* Excerpt provided:
That's not how HTTP works. What are you using to collect these
statistics?
On 14/07/2008, at 10:59 PM, Russell Suter wrote:
> Amos Jeffries wrote:
>> Russell Suter wrote:
>>
>>> Hi,
>>>
>>> I have a question with regards to persistent connections to a
>>> cache peer
>>> parent. I have
>>> multiple users connecting through a custom compiled Squid.
>>> 2.6.STABLE17
>>> (also tried
>>> 3.0.STABLE7) on a RedHat EL 4 box in front of a commercial web
>>> filter
>>> appliance. In my
>>> squid.conf file, I have the cache_peer as:
>>>
>>> cache_peer <IP> parent 8084 0 login=*:mxlogic no-query no-digest
>>> proxy-only
>>>
>>> What seems to happen is that a persistent connection is made to the
>>> appliance. This in
>>> and of itself isn't a problem except that all of the different users
>>> show up as the first user
>>> that made the initial connection. This really jacks up the
>>> statistics
>>> within the appliance.

* Recorded data:
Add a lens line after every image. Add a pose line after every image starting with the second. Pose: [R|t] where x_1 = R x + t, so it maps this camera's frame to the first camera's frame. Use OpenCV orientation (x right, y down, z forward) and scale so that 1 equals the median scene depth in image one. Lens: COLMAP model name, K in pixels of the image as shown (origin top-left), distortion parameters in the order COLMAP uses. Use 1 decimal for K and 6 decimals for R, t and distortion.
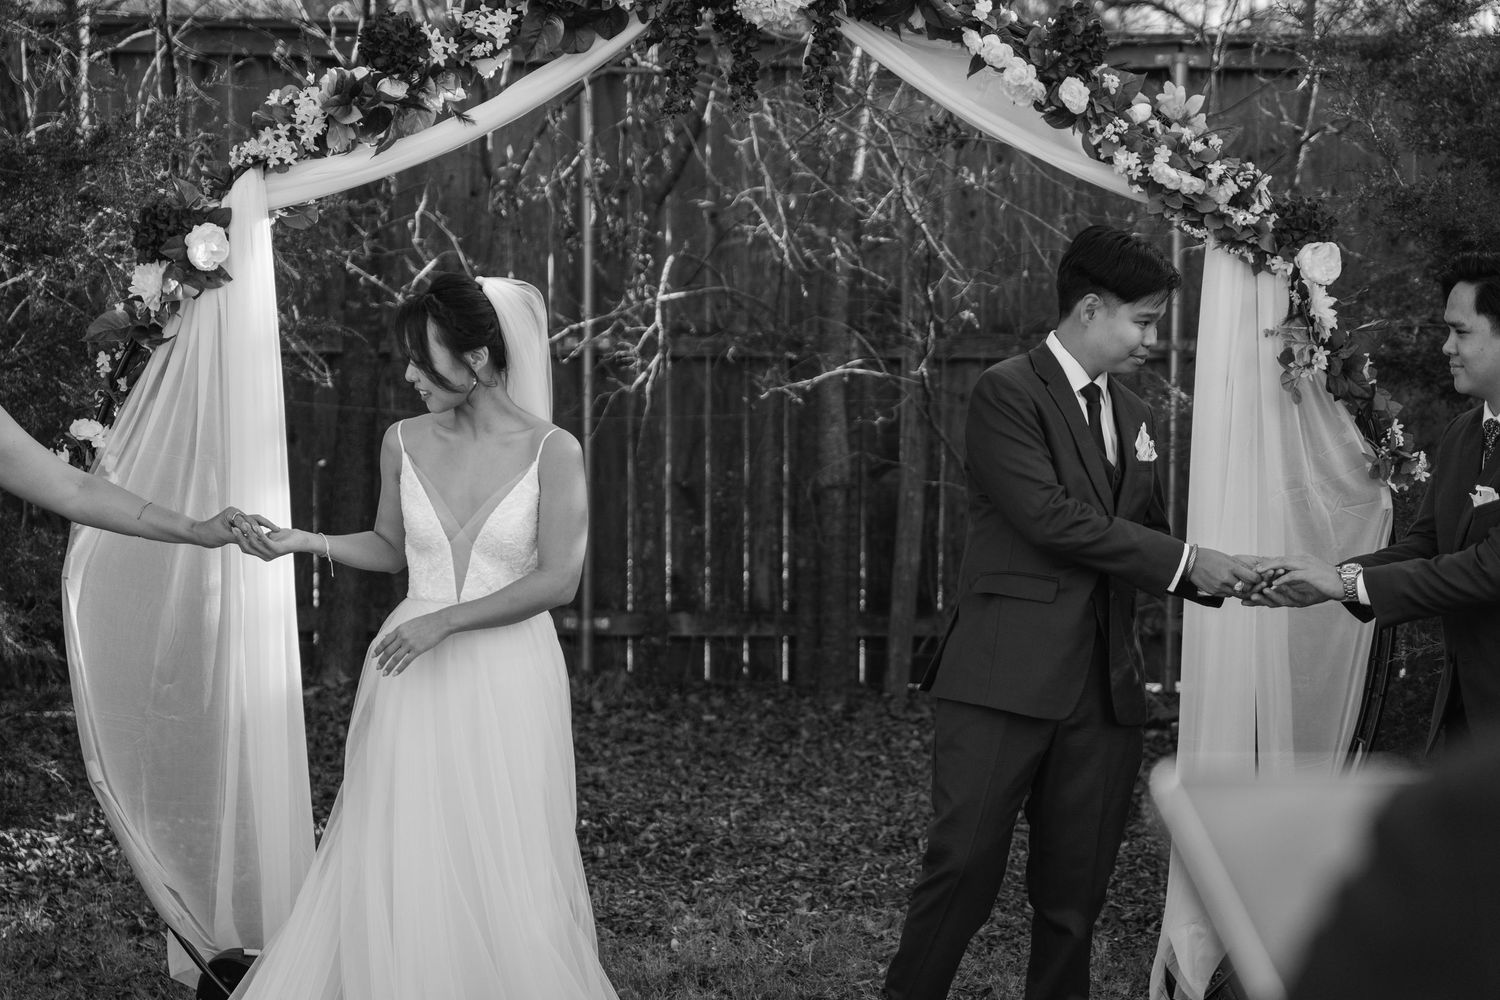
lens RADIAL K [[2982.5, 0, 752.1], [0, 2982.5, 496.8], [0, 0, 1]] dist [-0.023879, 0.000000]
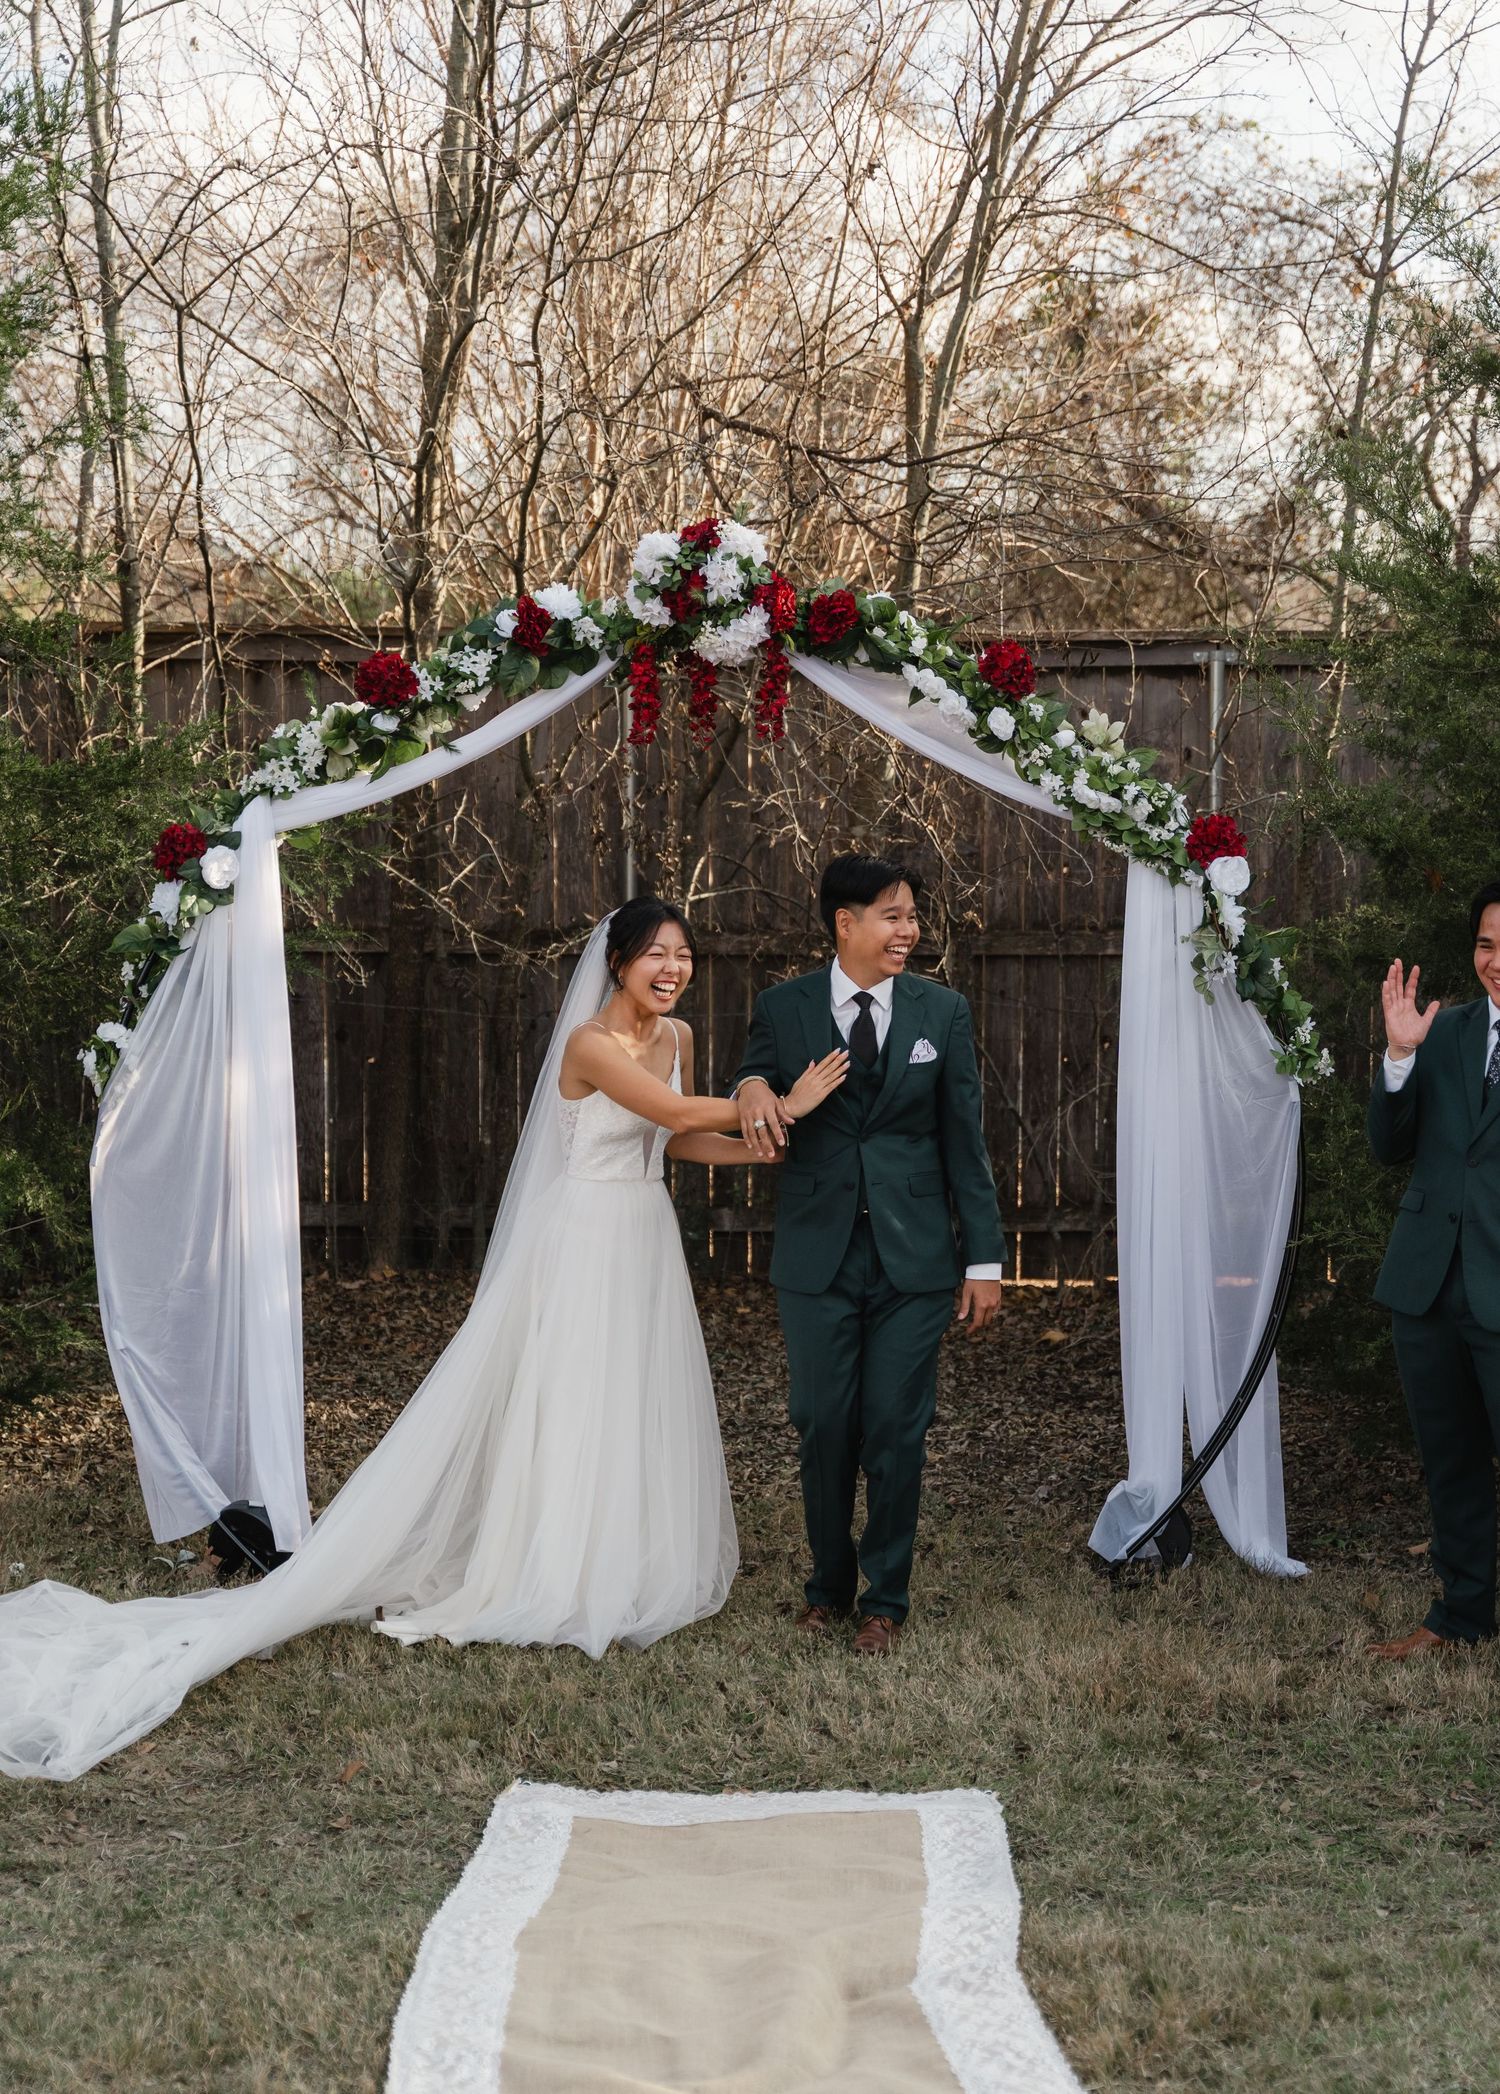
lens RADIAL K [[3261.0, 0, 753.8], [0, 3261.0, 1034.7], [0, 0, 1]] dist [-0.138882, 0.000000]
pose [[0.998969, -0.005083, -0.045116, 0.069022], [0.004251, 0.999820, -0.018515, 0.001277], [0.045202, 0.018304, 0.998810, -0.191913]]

--

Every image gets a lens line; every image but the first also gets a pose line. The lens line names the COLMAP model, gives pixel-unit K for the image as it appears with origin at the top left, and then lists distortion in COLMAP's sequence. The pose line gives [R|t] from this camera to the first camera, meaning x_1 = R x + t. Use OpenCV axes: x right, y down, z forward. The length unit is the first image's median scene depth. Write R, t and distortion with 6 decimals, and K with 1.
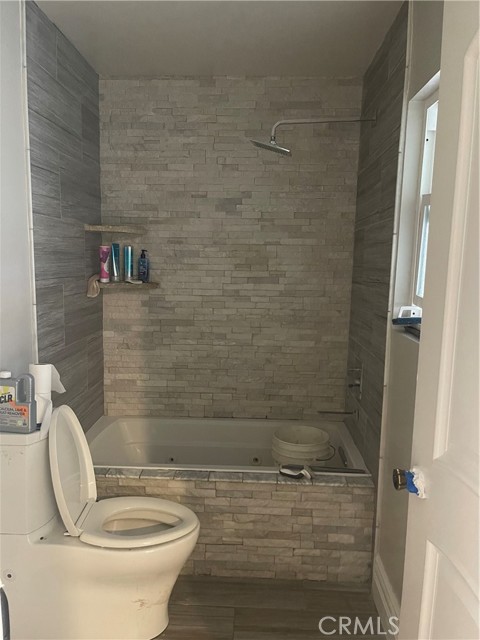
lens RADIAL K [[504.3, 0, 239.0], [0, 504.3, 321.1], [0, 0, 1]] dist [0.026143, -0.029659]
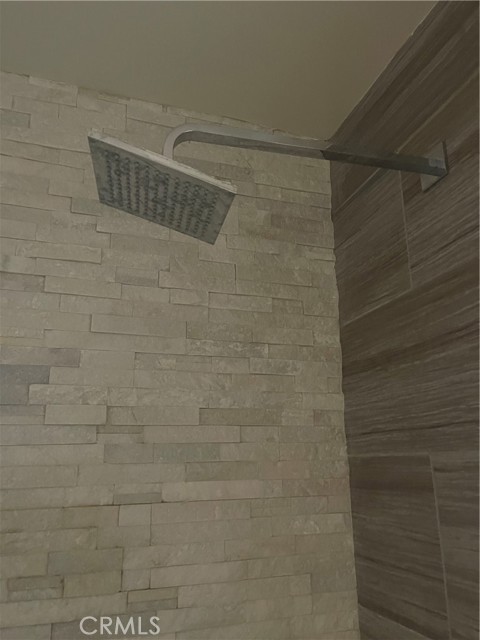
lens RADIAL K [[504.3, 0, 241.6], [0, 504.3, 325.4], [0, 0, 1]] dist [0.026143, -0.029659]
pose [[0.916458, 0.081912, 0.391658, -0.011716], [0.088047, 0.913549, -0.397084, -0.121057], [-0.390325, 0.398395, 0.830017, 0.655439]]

---

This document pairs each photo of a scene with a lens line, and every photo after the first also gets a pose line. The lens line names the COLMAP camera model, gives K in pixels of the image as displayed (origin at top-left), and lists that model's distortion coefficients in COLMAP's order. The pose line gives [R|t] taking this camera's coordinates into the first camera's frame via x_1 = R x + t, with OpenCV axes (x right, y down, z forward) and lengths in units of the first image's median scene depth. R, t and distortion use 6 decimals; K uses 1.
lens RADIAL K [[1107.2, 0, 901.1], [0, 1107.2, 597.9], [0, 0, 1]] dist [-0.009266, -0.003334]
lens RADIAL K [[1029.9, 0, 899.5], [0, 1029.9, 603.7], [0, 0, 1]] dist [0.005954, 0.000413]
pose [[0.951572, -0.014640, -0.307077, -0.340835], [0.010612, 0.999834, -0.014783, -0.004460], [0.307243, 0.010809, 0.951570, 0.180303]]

* Task prompt: Copy out the email thread above about Squid persistent connections to a cache peer, word for word and in full.

* Result of this exercise:
That's not how HTTP works. What are you using to collect these
statistics?
On 14/07/2008, at 10:59 PM, Russell Suter wrote:
> Amos Jeffries wrote:
>> Russell Suter wrote:
>>
>>> Hi,
>>>
>>> I have a question with regards to persistent connections to a
>>> cache peer
>>> parent. I have
>>> multiple users connecting through a custom compiled Squid.
>>> 2.6.STABLE17
>>> (also tried
>>> 3.0.STABLE7) on a RedHat EL 4 box in front of a commercial web
>>> filter
>>> appliance. In my
>>> squid.conf file, I have the cache_peer as:
>>>
>>> cache_peer <IP> parent 8084 0 login=*:mxlogic no-query no-digest
>>> proxy-only
>>>
>>> What seems to happen is that a persistent connection is made to the
>>> appliance. This in
>>> and of itself isn't a problem except that all of the different users
>>> show up as the first user
>>> that made the initial connection. This really jacks up the
>>> statistics
>>> within the appliance.